Teaching after Charlottesville

I was going to do a post, as I sent my own kids back to school this week, on the implication of teaching a majority children-of-color student population after Charlottesville. I had hoped that I would have something to share from local leadership.
Thus far, here in Worcester, both at the district level and at the school level, it has been business as usual. With what I can only hope are exceptions at the classroom level, the notion that we are experiencing anything out of the ordinary has not been communicated to pupils.
And yet the reality is that our students are, and it is a luxury of those who hold power to pretend it can be ignored. That is not the reality of most of our pupils.
As it says above this notion that we must "keep politics out of the classroom" ignores both what politics are and what education is. Should teacher be indoctrinating students? No, but that tends not to be the problem. The problem instead is pretending that what surrounds classrooms doesn't impact them.
I'm reading Jack Schneider's new book Beyond Test Scores, and I was struck by this passage I read yesterday:
For low-income families and families of color, this kind of segregation poses a far more serious problem. Often lacking the resources to send their children elsewhere, these families are dependent on schools that bear outward signs of abandonment. Students at such schools are well aware of the fact that the privileged are educating their children elsewhere. They feel all too acutely the stings of segregation and resource scarcity.
 That relates to Melinda Anderson's piece in the Atlantic last month on how the myth of meritocracy hurts children of color:
The findings build upon a body of literature on “system justification”—a social-psychology theory that believes humans tend to defend, bolster, or rationalize the status quo and see overarching social, economic, and political systems as good, fair, and legitimate. System justification is a distinctively American notion, Godfrey said, built on myths used to justify inequities, like “If you just work hard enough you can pull yourself up by your bootstraps … it’s just a matter of motivation and talent and grit.” Yet, as she and her colleagues discovered, these beliefs can be a liability for disadvantaged adolescents once their identity as a member of a marginalized group begins to gel—and once they become keenly aware of how institutional discrimination disadvantages them and their group.

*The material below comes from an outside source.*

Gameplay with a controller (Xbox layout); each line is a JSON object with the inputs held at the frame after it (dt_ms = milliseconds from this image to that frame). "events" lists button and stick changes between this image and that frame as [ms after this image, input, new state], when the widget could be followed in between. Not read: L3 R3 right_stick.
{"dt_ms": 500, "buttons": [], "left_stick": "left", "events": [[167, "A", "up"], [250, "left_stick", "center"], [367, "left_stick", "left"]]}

We do a serious disservice to children and to their education when we ignore what surrounds them. This is true not only of racism, but of the increased marginalization, discrimination, violence, and fear that other groups of people have faced since January: immigrant groups, people in the LGBTQ community, women, the disabled, and so on. Those challenges must be faced as well.

We shirk our core reason for having public education if we just go on with vocab words, multiplication facts, and geography quizzes.